§ Written task
Report all lines in the records that hold the string "WIDTH".

Start of Task inputs

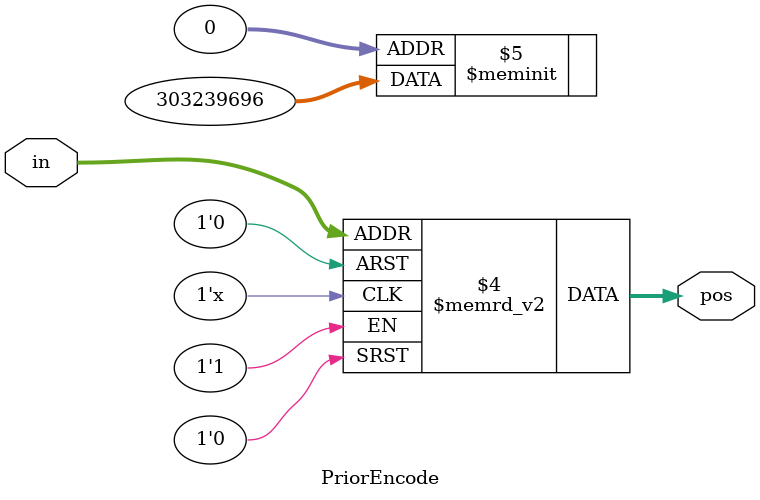
<source format=v>
module PriorEncode (
    input [3:0] in,
    output reg [1:0] pos
);
    always @(*) begin
        case (in)
            4'h0: pos = 2'd0; // no bits high
            4'h1, 4'h3, 4'h5, 4'h7, 4'h9, 4'hb, 4'hd, 4'hf: pos = 2'd0; // bit 0 high
            4'h2, 4'h6, 4'ha, 4'he: pos = 2'd1; // bit 1 high
            4'h4, 4'hc: pos = 2'd2;  // bit 2 high
            4'h8: pos = 2'd3; // bit 3 high
        endcase
    end
endmodule
</source>
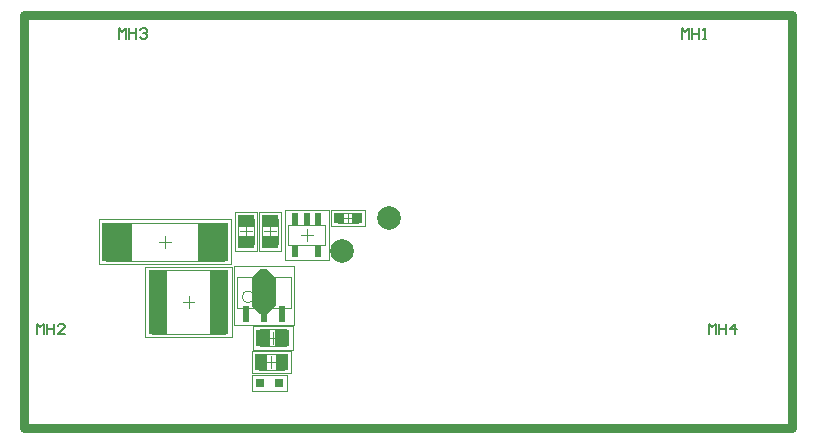
<source format=gtp>
G04*
G04 #@! TF.GenerationSoftware,Altium Limited,Altium Designer,20.2.5 (213)*
G04*
G04 Layer_Color=8421504*
%FSLAX25Y25*%
%MOIN*%
G70*
G04*
G04 #@! TF.SameCoordinates,39B45ED5-C860-4F3F-9C9E-4364353DF4F0*
G04*
G04*
G04 #@! TF.FilePolarity,Positive*
G04*
G01*
G75*
%ADD12C,0.00197*%
%ADD13C,0.00650*%
%ADD14C,0.03000*%
%ADD15C,0.00394*%
%ADD16C,0.07874*%
%ADD17R,0.02362X0.05512*%
%ADD18R,0.02362X0.02756*%
%ADD19R,0.02362X0.04134*%
%ADD20R,0.03937X0.05315*%
%ADD21R,0.03347X0.03543*%
%ADD22R,0.03150X0.03150*%
%ADD23R,0.10197X0.12756*%
%ADD24R,0.06496X0.21260*%
%ADD25R,0.05118X0.05709*%
%ADD26R,0.05315X0.03937*%
G36*
X83937Y50102D02*
Y40653D01*
X81181Y37898D01*
X78819D01*
X76063Y40653D01*
Y50102D01*
X78819Y52858D01*
X81181D01*
X83937Y50102D01*
D02*
G37*
D12*
X69961Y34157D02*
X90039D01*
X69961Y53843D02*
X90039D01*
X69961Y34157D02*
Y53843D01*
X90039Y34157D02*
Y53843D01*
X86976Y72583D02*
X101543D01*
X86976Y56047D02*
X101543D01*
Y72583D01*
X86976Y56047D02*
Y72583D01*
X75961Y18260D02*
X88953D01*
X75961Y25740D02*
X88953D01*
Y18260D02*
Y25740D01*
X75961Y18260D02*
Y25740D01*
X102291Y67244D02*
Y72756D01*
X113709Y67244D02*
Y72756D01*
X102291D02*
X113709D01*
X102291Y67244D02*
X113709D01*
X87559Y12441D02*
Y17559D01*
X76339Y12441D02*
X87559D01*
X76142D02*
Y17559D01*
X76339D02*
X87559D01*
X24953Y54520D02*
X69047D01*
X24953Y69480D02*
X69047D01*
Y54520D02*
Y69480D01*
X24953Y54520D02*
Y69480D01*
X40492Y30386D02*
X69232D01*
X40492Y53614D02*
X69232D01*
Y30386D02*
Y53614D01*
X40492Y30386D02*
Y53614D01*
X76307Y26063D02*
X89693D01*
X76307Y33937D02*
X89693D01*
Y26063D02*
Y33937D01*
X76307Y26063D02*
Y33937D01*
X70260Y59047D02*
Y72039D01*
X77740Y59047D02*
Y72039D01*
X70260Y59047D02*
X77740D01*
X70260Y72039D02*
X77740D01*
X85740Y59047D02*
Y72039D01*
X78260Y59047D02*
Y72039D01*
X85740D01*
X78260Y59047D02*
X85740D01*
D13*
X228200Y31200D02*
Y34699D01*
X229366Y33533D01*
X230533Y34699D01*
Y31200D01*
X231699Y34699D02*
Y31200D01*
Y32949D01*
X234031D01*
Y34699D01*
Y31200D01*
X236947D02*
Y34699D01*
X235198Y32949D01*
X237530D01*
X219350Y129650D02*
Y133149D01*
X220516Y131983D01*
X221683Y133149D01*
Y129650D01*
X222849Y133149D02*
Y129650D01*
Y131399D01*
X225181D01*
Y133149D01*
Y129650D01*
X226348D02*
X227514D01*
X226931D01*
Y133149D01*
X226348Y132566D01*
X4200Y31200D02*
Y34699D01*
X5366Y33533D01*
X6533Y34699D01*
Y31200D01*
X7699Y34699D02*
Y31200D01*
Y32949D01*
X10031D01*
Y34699D01*
Y31200D01*
X13530D02*
X11198D01*
X13530Y33533D01*
Y34116D01*
X12947Y34699D01*
X11781D01*
X11198Y34116D01*
X31650Y129750D02*
Y133249D01*
X32816Y132083D01*
X33983Y133249D01*
Y129750D01*
X35149Y133249D02*
Y129750D01*
Y131499D01*
X37481D01*
Y133249D01*
Y129750D01*
X38648Y132666D02*
X39231Y133249D01*
X40397D01*
X40980Y132666D01*
Y132083D01*
X40397Y131499D01*
X39814D01*
X40397D01*
X40980Y130916D01*
Y130333D01*
X40397Y129750D01*
X39231D01*
X38648Y130333D01*
D14*
X0Y0D02*
X255906D01*
Y137795D01*
X0D02*
X255906D01*
X0Y0D02*
Y137795D01*
D15*
X76653Y43695D02*
G03*
X76653Y43695I-1969J0D01*
G01*
X70945Y39955D02*
X89055D01*
X70945Y50191D02*
X89055D01*
X70945Y39955D02*
Y50191D01*
X89055Y39955D02*
Y50191D01*
X88059Y67563D02*
X100461D01*
X88059Y61067D02*
X100461D01*
Y67563D01*
X88059Y61067D02*
Y67563D01*
X78323Y19342D02*
X86591D01*
X78323Y24657D02*
X86591D01*
Y19342D02*
Y24657D01*
X78323Y19342D02*
Y24657D01*
X104654Y68228D02*
Y71772D01*
X111346Y68228D02*
Y71772D01*
X104654D02*
X111346D01*
X104654Y68228D02*
X111346D01*
X27315Y55701D02*
X66685D01*
X27315Y68299D02*
X66685D01*
Y55701D02*
Y68299D01*
X27315Y55701D02*
Y68299D01*
X42854Y31370D02*
X66870D01*
X42854Y52630D02*
X66870D01*
Y31370D02*
Y52630D01*
X42854Y31370D02*
Y52630D01*
X78669Y27146D02*
X87331D01*
X78669Y32854D02*
X87331D01*
Y27146D02*
Y32854D01*
X78669Y27146D02*
Y32854D01*
X71342Y61409D02*
Y69677D01*
X76657Y61409D02*
Y69677D01*
X71342Y61409D02*
X76657D01*
X71342Y69677D02*
X76657D01*
X84658Y61409D02*
Y69677D01*
X79343Y61409D02*
Y69677D01*
X84658D01*
X79343Y61409D02*
X84658D01*
X80000Y43104D02*
Y47041D01*
X78031Y45073D02*
X81968D01*
X94260Y62347D02*
Y66284D01*
X92291Y64315D02*
X96228D01*
X82457Y20031D02*
Y23968D01*
X80488Y22000D02*
X84425D01*
X106228Y70000D02*
X109772D01*
X108000Y68228D02*
Y71772D01*
X47000Y60031D02*
Y63968D01*
X45031Y62000D02*
X48968D01*
X54862Y40031D02*
Y43968D01*
X52894Y42000D02*
X56831D01*
X83000Y28032D02*
Y31969D01*
X81032Y30000D02*
X84969D01*
X72031Y65543D02*
X75968D01*
X74000Y63575D02*
Y67512D01*
X80032Y65543D02*
X83969D01*
X82000Y63575D02*
Y67512D01*
D16*
X106100Y59000D02*
D03*
X121550Y70000D02*
D03*
D17*
X74094Y37898D02*
D03*
X85905D02*
D03*
D18*
X80000Y36520D02*
D03*
D19*
X98000Y69630D02*
D03*
X94260D02*
D03*
X90520D02*
D03*
Y59000D02*
D03*
X98000D02*
D03*
D20*
X86000Y22000D02*
D03*
X78913D02*
D03*
D21*
X104949Y70000D02*
D03*
X111051D02*
D03*
D22*
X78701Y15000D02*
D03*
X85000D02*
D03*
D23*
X62984Y62000D02*
D03*
X31016D02*
D03*
D24*
X65000Y42000D02*
D03*
X44724D02*
D03*
D25*
X86150Y30000D02*
D03*
X79850D02*
D03*
D26*
X74000Y62000D02*
D03*
Y69087D02*
D03*
X82000D02*
D03*
Y62000D02*
D03*
M02*

</source>
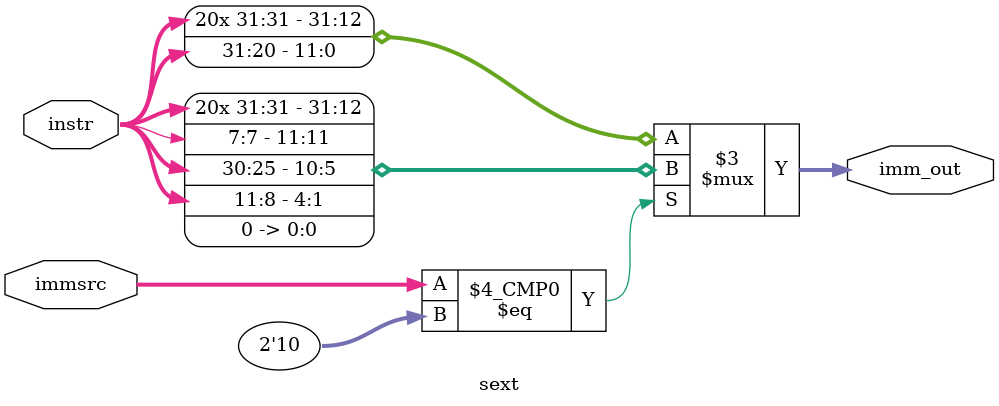
<source format=sv>
module sext #(
    parameter WIDTH = 32
)(
    input logic [WIDTH-1:0] instr,
    input logic [1:0] immsrc,
    output logic [WIDTH-1:0] imm_out
);

always_comb begin
    case (immsrc)
        2'b00: imm_out = {{20{instr[31]}}, instr[31:20]} ;
        2'b10: imm_out = {{20{instr[31]}}, instr[7], instr[30:25], instr[11:8], 1'b0} ;
        default: imm_out = {{20{instr[31]}}, instr[31:20]} ;
    endcase
end

endmodule

</source>
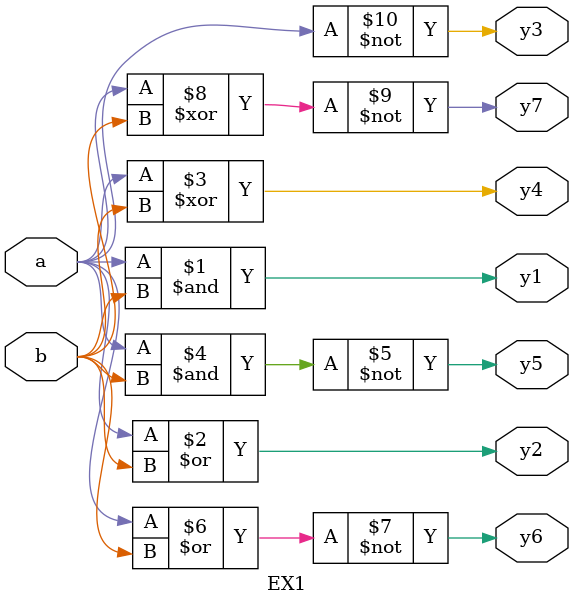
<source format=v>
module EX1(a,b,y1,y2,y3,y4,y5,y6,y7); 
input a,b; 
output y1,y2,y3,y4,y5,y6,y7; 
and (y1,a,b); 
or (y2,a,b); 
not (y3,a); 
xor (y4,a,b); 
nand (y5,a,b); 
nor(y6,a,b); 
xnor (y7,a,b); 
endmodule 

</source>
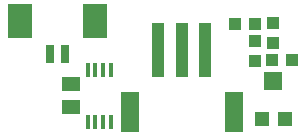
<source format=gbr>
G04 EAGLE Gerber RS-274X export*
G75*
%MOMM*%
%FSLAX34Y34*%
%LPD*%
%INSolderpaste Top*%
%IPPOS*%
%AMOC8*
5,1,8,0,0,1.08239X$1,22.5*%
G01*
%ADD10R,0.400000X1.300000*%
%ADD11R,1.075000X1.000000*%
%ADD12R,1.000000X1.075000*%
%ADD13R,1.500000X1.240000*%
%ADD14R,1.600000X1.500000*%
%ADD15R,1.200000X1.200000*%
%ADD16R,0.800000X1.600000*%
%ADD17R,2.100000X3.000000*%
%ADD18R,1.000000X4.600000*%
%ADD19R,1.600000X3.400000*%


D10*
X72800Y12290D03*
X79300Y12290D03*
X85800Y12290D03*
X92300Y12290D03*
X92300Y56290D03*
X85800Y56290D03*
X79300Y56290D03*
X72800Y56290D03*
D11*
X214240Y95250D03*
X197240Y95250D03*
X245990Y64770D03*
X228990Y64770D03*
D12*
X214630Y80890D03*
X214630Y63890D03*
D13*
X58420Y24790D03*
X58420Y43790D03*
D14*
X229870Y46980D03*
D15*
X219870Y14480D03*
X239870Y14480D03*
D12*
X229870Y79130D03*
X229870Y96130D03*
D16*
X53240Y69850D03*
X40740Y69850D03*
D17*
X78840Y97350D03*
X15140Y97350D03*
D18*
X172400Y72720D03*
X152400Y72720D03*
D19*
X196400Y20720D03*
X108400Y20720D03*
D18*
X132400Y72720D03*
M02*

</source>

End of Task inputs

§ Worked solution
    parameter WIDTH = 32
    input logic [WIDTH-1:0] instr,
    output logic [WIDTH-1:0] imm_out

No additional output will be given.